On a fine Saturday afternoon, the festival once again showcases a series of short films. This time, we have about 90 minutes worth of short films. Each one running from 2 to 14 minutes, each film is unique in style, genre and tone. Each film is entertaining in its own way, so there’s a good chance each audience member will find one entertaining.
This mini festival gets off to a great start with the horror parody The Yawning. Fed up with Tom’s (Jay Villeneuve) indifference, Annie (Rhona Rees) takes away his iPad. But then he starts Yawning. And Yawning. And he doesn’t seem to stop. Now Annie must race against time to save Tom from yawning to death. It’s a silly premise and the film has a blast with it.
With a few exceptions, these shorts films can be divided into 3 categories. The first category is the silly shorts, which feeds the audience the joy the filmmakers had making these films. One example is the short Hickey Gone Wrong. In the small town of Fort Smith, Ryan tries to cover up his hickey. But this being a small town, word gets out fast and soon his mom comes to berate him. The film seems to want to create a 1950’s feel with the old time gas station setting and the bad hammy acting. I don’t know if it’s intentional or not, but some people will find this enjoyable.
The better one is Al Alpinista, a Spanish short about a pair of mountaineers looking for the Yeti. What makes this a joy is the deliver. The film opens with the sound of Yodeling over the mountains, only for a climber to appear to reveal the mountain is actually a poster and the yodeling’s actually his alarm clock. And as they climb down the hill (which is actually a city street), this 3 minute film offers up one pythonesque sight gag after another. And wait until you find out what they substitute for a yeti.
The second category of shorts is the brief documentaries that celebrate a particular artist. Jim Robb’s Yukon celebrates the title artist who draws cartoonish log cabins and photographs northern folks. Stock-A Short Film celebrates David Brunning, a street artist who combines spray painting and classic painting. Ironhead celebrates Kelly Ludeking, head of Down on the Farm Iron Pour, a group dedicated to turning metal scraps into art. Each person demonstrates great passion in their work and these documentaries dwell into insights of their subjects. They all show the process of creation, filmed in beautiful cinematography, especially Stock with its black and white imagery.
And finally, there are the shorts that combine both. In this case, two shorts from the point of view of two young women. Within the Veil tells an unfortunate true life tale of domestic abuse. A teenage girl named Jiewa talks about her experience with a boyfriend while actors Chrystal Chocolate and Charles Mantla reenact her ordeal. It serves as a reminder of why abuse victims stay in relationships when Jiewa talks about how he started out as a nice guy. But the acting was so horrible it undermined Jiewa’s all too real account.

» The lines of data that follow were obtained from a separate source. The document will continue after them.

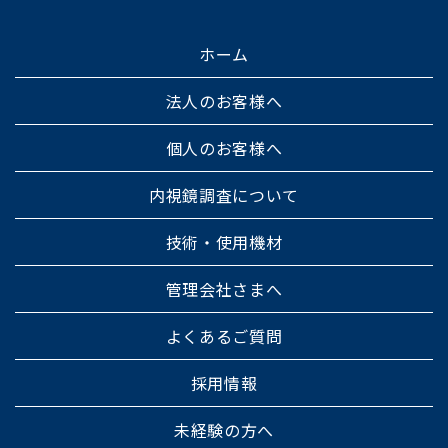
ホーム
法人のお客様へ
個人のお客様へ
内視鏡調査について
技術・使用機材
管理会社さまへ
よくあるご質問
採用情報
未経験の方へ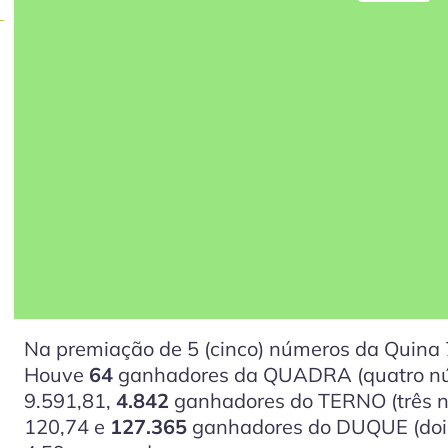
Na premiação de 5
(cinco)
números da Quina 
Houve
64
ganhadores da QUADRA (quatro nú
9.591,81,
4.842
ganhadores do TERNO (três n
120,74 e
127.365
ganhadores do DUQUE (doi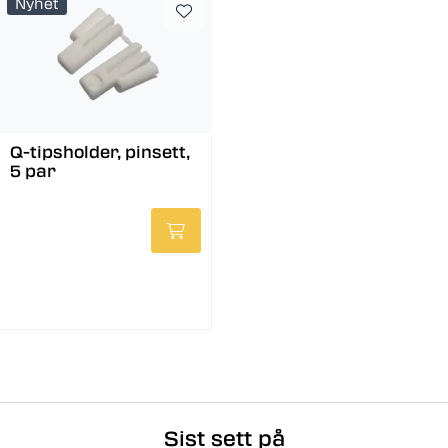
Nyhet
Q-tipsholder, pinsett,
5 par
Sist sett på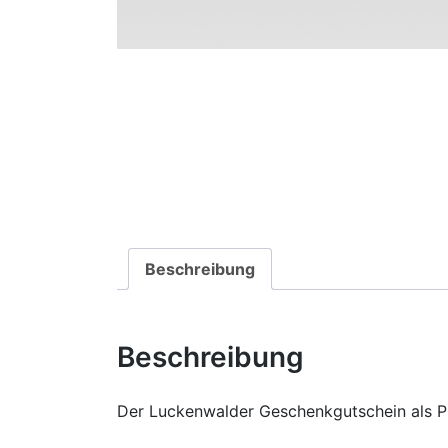
Beschreibung
Beschreibung
Der Luckenwalder Geschenkgutschein als 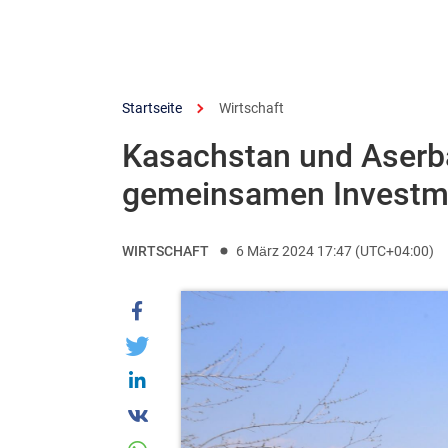
Startseite
Wirtschaft
Kasachstan und Aserb
gemeinsamen Investm
WIRTSCHAFT
6 März 2024 17:47 (UTC+04:00)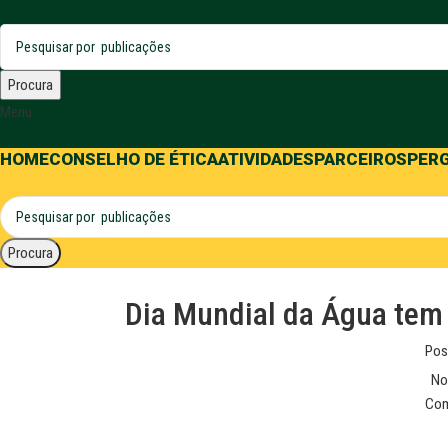
Procura
Menu
HOME
CONSELHO DE ÉTICA
ATIVIDADES
PARCEIROS
PER
Procura
Dia Mundial da Água tem
Pos
No
Com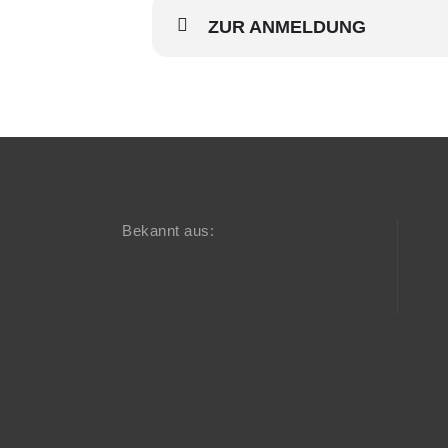
ZUR ANMELDUNG
Bekannt aus: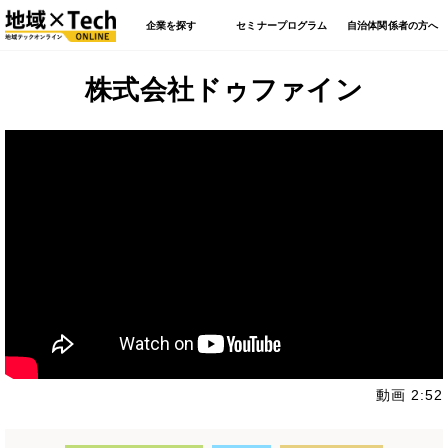
企業を探す
セミナープログラム
自治体関係者の方へ
株式会社ドゥファイン
動画 2:52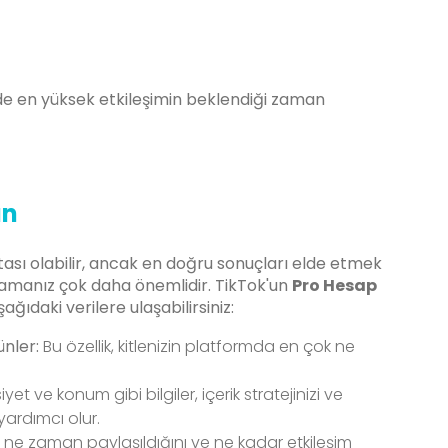
günde en yüksek etkileşimin beklendiği zaman
ın
tası olabilir, ancak en doğru sonuçları elde etmek
anlamanız çok daha önemlidir. TikTok'un
Pro Hesap
ağıdaki verilere ulaşabilirsiniz:
ünler:
Bu özellik, kitlenizin platformda en çok ne
iyet ve konum gibi bilgiler, içerik stratejinizi ve
ardımcı olur.
n ne zaman paylaşıldığını ve ne kadar etkileşim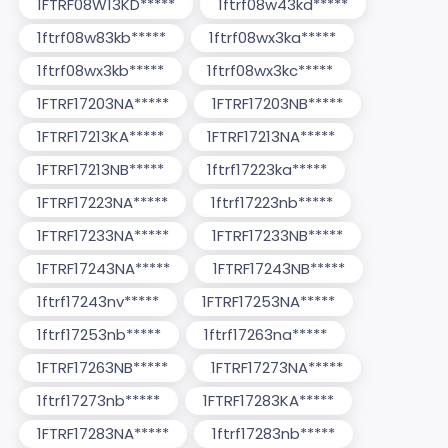
1FTRF08W13KD*****
1ftrf08w43kd*****
1ftrf08w83kb*****
1ftrf08wx3ka*****
1ftrf08wx3kb*****
1ftrf08wx3kc*****
1FTRF17203NA*****
1FTRF17203NB*****
1FTRF17213KA*****
1FTRF17213NA*****
1FTRF17213NB*****
1ftrf17223ka*****
1FTRF17223NA*****
1ftrf17223nb*****
1FTRF17233NA*****
1FTRF17233NB*****
1FTRF17243NA*****
1FTRF17243NB*****
1ftrf17243nv*****
1FTRF17253NA*****
1ftrf17253nb*****
1ftrf17263na*****
1FTRF17263NB*****
1FTRF17273NA*****
1ftrf17273nb*****
1FTRF17283KA*****
1FTRF17283NA*****
1ftrf17283nb*****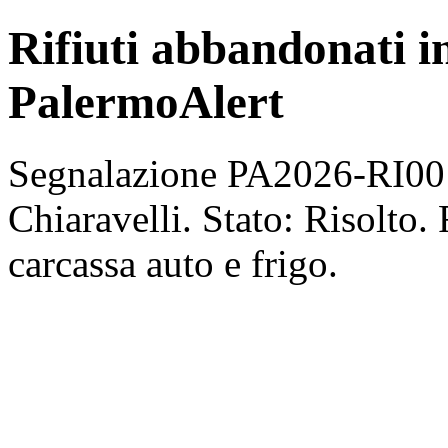
Rifiuti abbandonati in
PalermoAlert
Segnalazione PA2026-RI0010
Chiaravelli. Stato: Risolto. 
carcassa auto e frigo.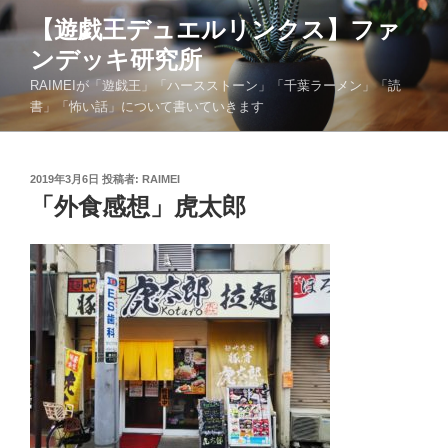
コ
【遊戯王デュエルリンクス】ファ
ン
ンデッキ研究所
テ
ン
RAIMEIが「遊戯王」「ハースストーン」「千葉ラーメン」「読
ツ
書」「怖い話」について書いていきます
へ
ス
キ
投
2019年3月6日
投稿者:
RAIMEI
稿
「外食感想」虎太郎
ッ
日:
プ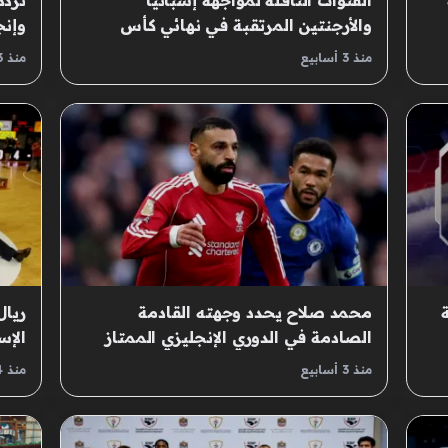
القنوات الناقلة لمواجهة إسبانيا
تردد
والأرجنتين المرتقبة في نهائي كأس
وإنج
العالم لكرة القدم
القد
منذ 3 أسابيع
منذ 3 أسابيع
محمد صلاح يحدد وجهته القادمة
ريال
الصادمة في الدوري الإنجليزي الممتاز
الإس
لكرة القدم
منذ 3 أسابيع
منذ 4 أسابيع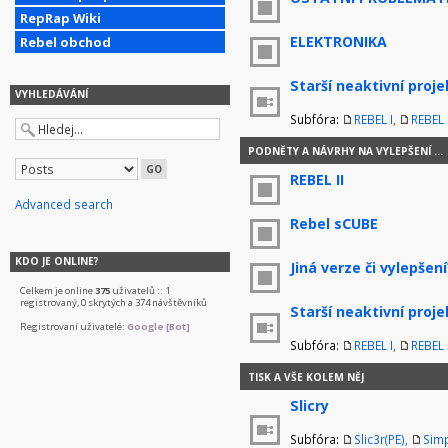
RepRap Wiki
ELEKTRONIKA
Rebel obchod
Starší neaktivní proje
VYHLEDÁVÁNÍ
Subfóra:
REBEL I
,
REBEL I
PODNĚTY A NÁVRHY NA VYLEPŠENÍ ...
REBEL II
Advanced search
Rebel sCUBE
KDO JE ONLINE?
Jiná verze či vylepšení
Celkem je online
375
uživatelů :: 1
registrovaný, 0 skrytých a 374 návštěvníků
Starší neaktivní proje
Registrovaní uživatelé:
Google [Bot]
Subfóra:
REBEL I
,
REBEL I
TISK A VŠE KOLEM NĚJ
Slicry
Subfóra:
Slic3r(PE)
,
Simp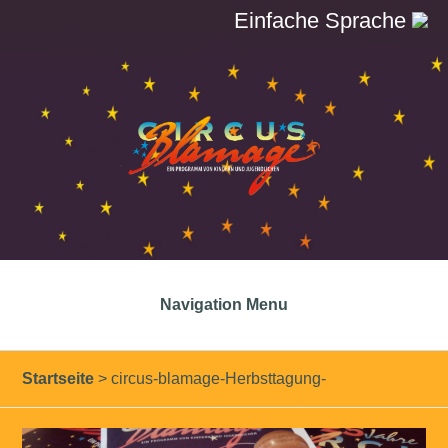
Einfache Sprache
Navigation Menu
Startseite
>
circus-blamage-Herbsttagung-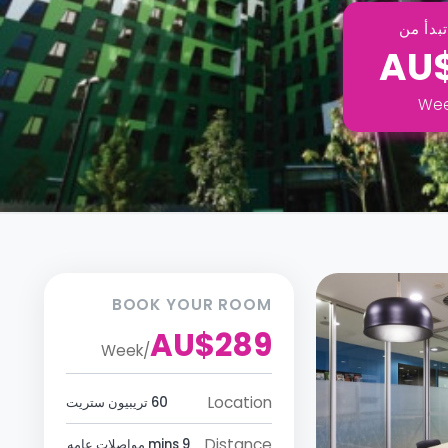
بدأ من
AU
We
BOOK YOUR ROOM
AU$289
Week
/
Location
60 تريبيون ستريت
Distance
9 mins مواصلات عامه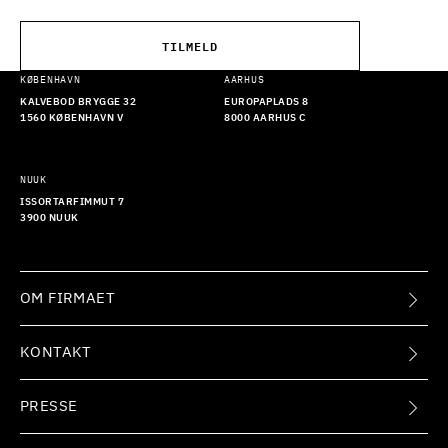
TILMELD
KØBENHAVN
AARHUS
KALVEBOD BRYGGE 32
EUROPAPLADS 8
1560 KØBENHAVN V
8000 AARHUS C
NUUK
ISSORTARFIMMUT 7
3900 NUUK
OM FIRMAET
KONTAKT
PRESSE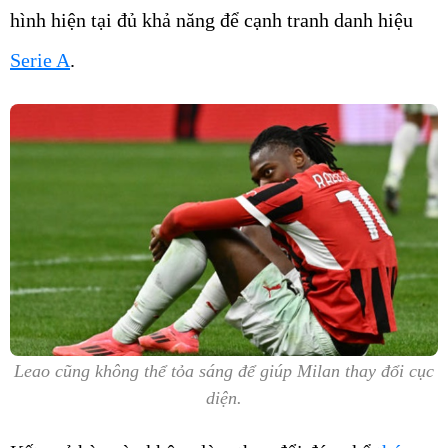
hình hiện tại đủ khả năng để cạnh tranh danh hiệu
Serie A
.
Leao cũng không thể tỏa sáng để giúp Milan thay đổi cục
diện.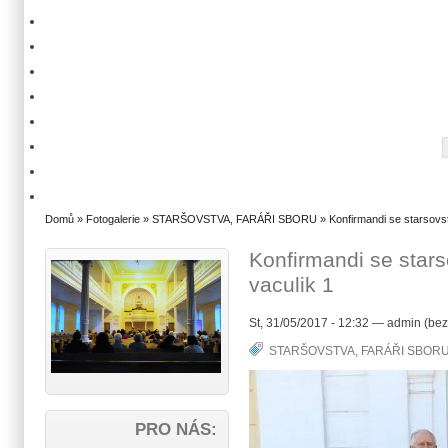
Domů
»
Fotogalerie
»
STARŠOVSTVA, FARÁŘI SBORU
» Konfirmandi se starsovst
Konfirmandi se stars
vaculik 1
St, 31/05/2017 - 12:32 — admin (bez
STARŠOVSTVA, FARÁŘI SBOR
PRO NÁS: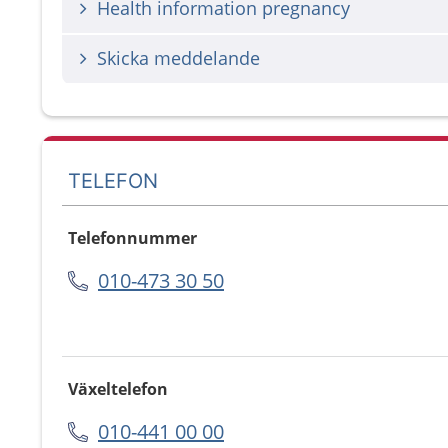
Health information pregnancy
Skicka meddelande
TELEFON
Telefonnummer
010-473 30 50
Växeltelefon
010-441 00 00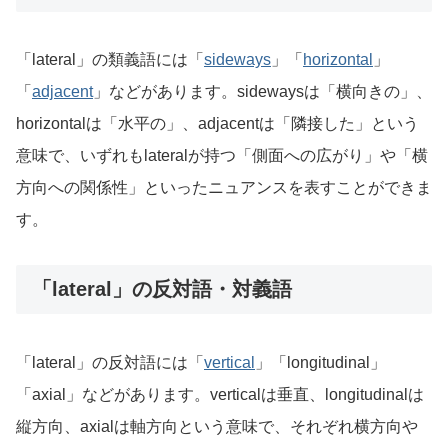
「lateral」の類義語には「
sideways
」「
horizontal
」
「
adjacent
」などがあります。sidewaysは「横向きの」、
horizontalは「水平の」、adjacentは「隣接した」という
意味で、いずれもlateralが持つ「側面への広がり」や「横
方向への関係性」といったニュアンスを表すことができま
す。
「lateral」の反対語・対義語
「lateral」の反対語には「
vertical
」「longitudinal」
「axial」などがあります。verticalは垂直、longitudinalは
縦方向、axialは軸方向という意味で、それぞれ横方向や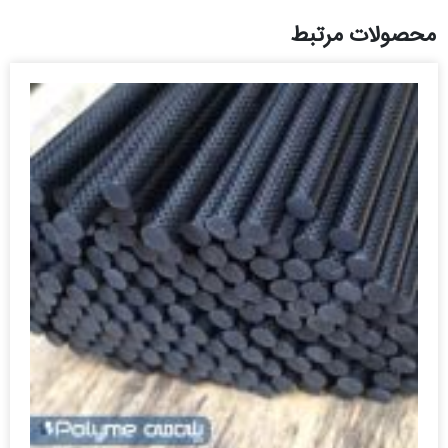
محصولات مرتبط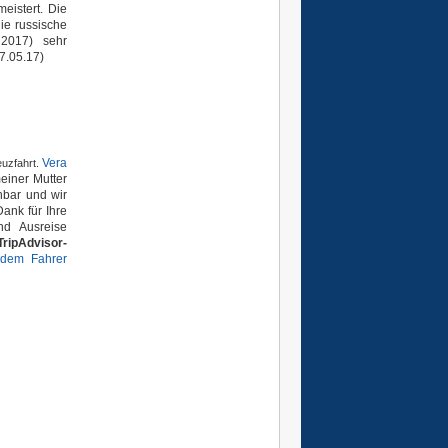
eistert. Die
ie russische
 2017) sehr
7.05.17
)
Vera
euzfahrt.
einer Mutter
hbar und wir
ank für Ihre
nd Ausreise
TripAdvisor-
 dem Fahrer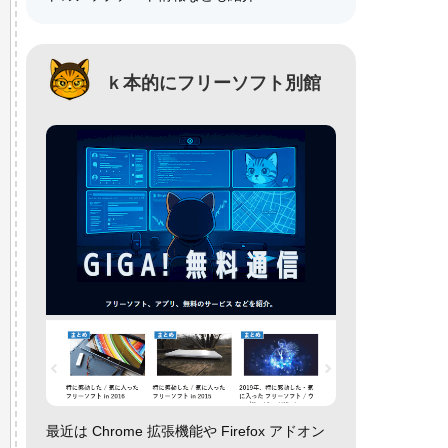
ｋ本的にフリーソフト別館
最近は Chrome 拡張機能や Firefox アドオン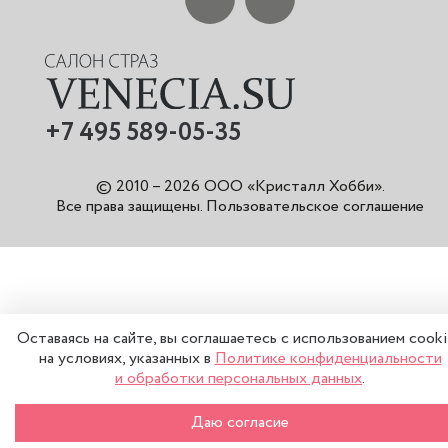
+7 495 589-05-35
© 2010 – 2026 ООО «Кристалл Хобби».
Все права защищены
.
Пользовательское соглашение
Оставаясь на сайте, вы соглашаетесь с использованием cook
на условиях, указанных в
Политике конфиденциальности
и обработки персональных данных
.
–
+
В КОРЗИНУ
Даю согласие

In contrast, director Elle-Maija Tailfeathers handles her subject matter better in Bihttos. “When I was age 16, my dad tried to kill himself.” This scene connects with the image of a teenage girl running into darkness. With a combination of home movies, animation and reenactments, Tailfeathers gives us an intimate portrait of her father, from his childhood at a Sami boarding school to his Sami right activism. Somewhere in between, her father fell into a deep dark depression. When her parents broke up, Tailfeathers recalled trying to keep him out of the darkness. She concludes the film recalling a letter from him talking about how much he loved his time with his children.
One exception to these categories is The Bear, a short thriller directed by Peter Findlay. Set in the “Bonanza Creek” Mining Camp, miner Earl (David MacNiven) retells his one on one confrontation with a Grizzly Bear to his friend Kenny (Jeff Teravainen) and the new guy Mike (Miles Faber). But they have to deal with another severe creature; their surly boss Art (Steven Bird). But then they hear growling in the night. It’s actually a pretty decent thriller with an ending you’ll take guilty pleasure in.
The other exception is Metis of the North, which is actually a trailer for an upcoming documentary about how the Metis won the right to hunt in the Great Slave area. We’ll wait to see what comes of the film.
The film ends with A Winter Jingle, a poetic love letter to winter. It’s filled with beautiful montages of a winter festival, including an ice slide and ice sculptures.
It is a shame there isn’t more opportunities to see short films in small cities like Yellowknife. Enjoying some of these films leaves me thinking what other mini works of art I could be missing out on. Whatever your taste in film, this film had at least one that would hook you. Plus, if you don’t like a short film, at least it wasted little of your precious time. Maybe the next short film would be better.